Fondazione Nicola Trussardi

I Nuovi Mostri

Milan and Venice
February – March 2004




Incursion

I Nuovi Mostri [Life is Beautiful] is a peaceful invasion of posters, dreamed up by sixteen Italian artists, that suddenly appear in all the advertising spaces of Milan’s streets and squares, from the center of town to the farthest-flung neighborhoods, in an irreverent citywide occupation. For one month, with images by Elisabetta Benassi, Simone Berti, Alex Cecchetti, Roberto Cuoghi, Giuseppe Gabellone, Piero Golia, Massimo Grimaldi, Margherita Manzelli, Gianni Motti, Adrian Paci, Diego Perrone, Alessandro Pessoli, Paola Pivi, Andrea Salvino, Carola Spadoni and Patrick Tuttofuoco, the Fondazione Nicola Trussardi brings art straight into the bustling life of the city, among pedestrians and drivers: posters that pop up on every street corner, camouflaged among the billboard advertisements.

Combining the raw power of student protest flyers with the elegance of advertising campaigns, I Nuovi Mostri is a group show of Italian artists that can’t be visited in a gallery or museum, but rather a temporary collection of art en plein air. I Nuovi Mostri brings new rhythm and new colors to the city; evoking the teen mania that puts pictures of rock stars, movie stars and political heroes on the walls of a million untidy rooms, while making a very sophisticated incursion among the brightly-lit shop windows of Milan, the posters are an anthology of visions of Italy and its multifaceted identity.
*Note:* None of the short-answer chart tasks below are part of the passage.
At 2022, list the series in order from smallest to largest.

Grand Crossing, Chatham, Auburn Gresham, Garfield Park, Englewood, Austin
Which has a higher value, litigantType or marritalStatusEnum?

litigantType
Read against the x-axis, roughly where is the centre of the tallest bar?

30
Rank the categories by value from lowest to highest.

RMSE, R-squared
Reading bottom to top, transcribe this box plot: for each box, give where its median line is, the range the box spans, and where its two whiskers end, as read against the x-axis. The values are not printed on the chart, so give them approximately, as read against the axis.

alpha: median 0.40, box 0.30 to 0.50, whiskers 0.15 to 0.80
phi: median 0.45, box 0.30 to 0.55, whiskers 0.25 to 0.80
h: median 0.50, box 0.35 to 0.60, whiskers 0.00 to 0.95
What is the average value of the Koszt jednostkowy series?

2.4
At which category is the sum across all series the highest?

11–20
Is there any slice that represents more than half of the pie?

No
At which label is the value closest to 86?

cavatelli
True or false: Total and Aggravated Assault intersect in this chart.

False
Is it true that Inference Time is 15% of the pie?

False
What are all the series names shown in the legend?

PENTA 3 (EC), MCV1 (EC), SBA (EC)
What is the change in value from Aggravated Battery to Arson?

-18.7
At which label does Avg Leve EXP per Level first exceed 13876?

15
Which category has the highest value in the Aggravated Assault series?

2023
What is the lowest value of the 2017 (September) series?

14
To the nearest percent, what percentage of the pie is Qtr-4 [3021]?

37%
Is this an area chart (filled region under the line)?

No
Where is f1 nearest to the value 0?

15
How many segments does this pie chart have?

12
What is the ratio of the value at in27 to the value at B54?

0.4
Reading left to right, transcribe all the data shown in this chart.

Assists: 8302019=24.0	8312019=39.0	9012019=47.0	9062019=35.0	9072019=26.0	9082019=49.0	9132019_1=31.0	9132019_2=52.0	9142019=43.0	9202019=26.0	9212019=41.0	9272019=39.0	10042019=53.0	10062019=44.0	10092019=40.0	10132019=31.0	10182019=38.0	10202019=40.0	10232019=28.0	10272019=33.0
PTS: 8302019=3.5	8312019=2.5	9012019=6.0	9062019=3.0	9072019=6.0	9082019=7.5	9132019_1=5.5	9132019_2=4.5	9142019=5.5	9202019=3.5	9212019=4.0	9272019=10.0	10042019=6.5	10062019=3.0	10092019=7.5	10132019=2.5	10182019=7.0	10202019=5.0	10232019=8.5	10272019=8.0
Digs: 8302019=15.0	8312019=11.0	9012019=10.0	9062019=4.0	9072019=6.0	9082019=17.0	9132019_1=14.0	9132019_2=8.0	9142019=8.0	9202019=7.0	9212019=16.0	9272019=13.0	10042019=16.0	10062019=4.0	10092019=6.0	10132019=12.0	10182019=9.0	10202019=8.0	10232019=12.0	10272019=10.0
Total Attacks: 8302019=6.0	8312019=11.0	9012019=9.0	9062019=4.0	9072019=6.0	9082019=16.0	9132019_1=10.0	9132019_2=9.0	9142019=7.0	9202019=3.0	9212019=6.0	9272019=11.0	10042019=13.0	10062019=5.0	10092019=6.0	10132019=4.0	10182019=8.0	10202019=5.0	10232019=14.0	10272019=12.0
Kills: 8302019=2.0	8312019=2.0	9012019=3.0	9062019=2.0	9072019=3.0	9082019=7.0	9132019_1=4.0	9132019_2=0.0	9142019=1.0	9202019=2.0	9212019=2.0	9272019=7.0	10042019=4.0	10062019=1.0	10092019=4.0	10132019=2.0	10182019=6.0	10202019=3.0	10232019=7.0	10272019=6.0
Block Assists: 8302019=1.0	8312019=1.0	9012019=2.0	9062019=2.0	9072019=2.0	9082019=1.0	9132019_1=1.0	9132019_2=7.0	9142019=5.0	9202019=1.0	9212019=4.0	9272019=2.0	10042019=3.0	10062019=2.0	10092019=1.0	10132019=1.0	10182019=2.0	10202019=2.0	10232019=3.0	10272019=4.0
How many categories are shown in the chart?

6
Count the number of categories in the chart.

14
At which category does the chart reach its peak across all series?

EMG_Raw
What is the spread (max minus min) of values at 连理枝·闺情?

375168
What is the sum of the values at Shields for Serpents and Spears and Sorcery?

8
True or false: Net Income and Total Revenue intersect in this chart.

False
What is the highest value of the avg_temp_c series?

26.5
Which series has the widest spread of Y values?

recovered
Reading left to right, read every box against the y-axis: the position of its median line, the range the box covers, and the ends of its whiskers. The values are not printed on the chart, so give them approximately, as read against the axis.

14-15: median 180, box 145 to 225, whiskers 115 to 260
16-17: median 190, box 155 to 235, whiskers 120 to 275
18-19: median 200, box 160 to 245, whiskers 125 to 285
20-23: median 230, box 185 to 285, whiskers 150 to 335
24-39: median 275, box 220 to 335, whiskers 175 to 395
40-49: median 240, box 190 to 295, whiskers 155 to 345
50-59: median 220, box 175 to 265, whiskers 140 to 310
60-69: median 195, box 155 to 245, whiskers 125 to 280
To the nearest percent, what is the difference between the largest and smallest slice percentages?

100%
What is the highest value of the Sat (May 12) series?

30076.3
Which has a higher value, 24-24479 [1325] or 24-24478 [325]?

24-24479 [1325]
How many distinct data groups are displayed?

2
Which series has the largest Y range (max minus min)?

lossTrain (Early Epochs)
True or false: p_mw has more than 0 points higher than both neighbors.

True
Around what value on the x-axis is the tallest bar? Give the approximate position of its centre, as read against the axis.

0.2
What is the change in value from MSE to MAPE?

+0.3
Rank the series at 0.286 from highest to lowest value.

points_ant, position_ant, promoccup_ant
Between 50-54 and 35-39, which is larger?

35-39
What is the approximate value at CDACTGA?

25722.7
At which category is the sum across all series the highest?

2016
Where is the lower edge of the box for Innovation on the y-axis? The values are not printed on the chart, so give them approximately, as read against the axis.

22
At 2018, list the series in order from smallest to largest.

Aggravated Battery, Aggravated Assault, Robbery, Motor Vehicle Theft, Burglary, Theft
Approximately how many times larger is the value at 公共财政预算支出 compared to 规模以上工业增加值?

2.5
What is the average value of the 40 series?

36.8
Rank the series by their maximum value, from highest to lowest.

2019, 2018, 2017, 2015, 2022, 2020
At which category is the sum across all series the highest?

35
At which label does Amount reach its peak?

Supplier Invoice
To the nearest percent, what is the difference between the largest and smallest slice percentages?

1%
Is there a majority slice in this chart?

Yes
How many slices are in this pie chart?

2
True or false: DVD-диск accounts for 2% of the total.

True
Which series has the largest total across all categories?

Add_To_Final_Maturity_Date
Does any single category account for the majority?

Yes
Like graffiti scribbled along the walls of the whole city, the images in I Nuovi Mostri open a window on new landscapes, revealing the vices and virtues of the Belpaese in a brand-new commedia all’italiana. Adrian Paci’s family lexicon, Giuseppe Gabellone’s quintessentially Western exoticism, Andrea Salvino’s fierce protesters, Diego Perrone’s surreal countryside, Alex Checchetti’s rock’n’roll religion, Massimo Grimaldi’s foreign wars, Paola Pivi’s lost, solitary donkey, and Roberto Cuoghi’s awkward monsters all portray a nation in constant flux, torn between its global ambitions and its deep cultural roots. Italy’s contradictions continue to unfold through Carola Spadoni’s prophetic announcement that God is dead in Dio è morto (2003), Pietro Golia’s skull illuminated by a diamond, and Simone Berti’s family portrait, while Elisabetta Benassi portrays herself next to an ominous tank.
I Nuovi Mostri is also a publication that collects all the images on the posters. Conceived in flexible tabloid form, printed in thousands of copies and distributed free of charge, it features an introductory text about Italian stereotypes, summed up in a list of 1165 words—a dictionary of the country’s clichés.

In September 2004, at the invitation of the City and for the inauguration of the Venice Biennale’s 9th International Architecture Exhibition, I Nuovi Mostri also invades the Venetian streets and alleyways.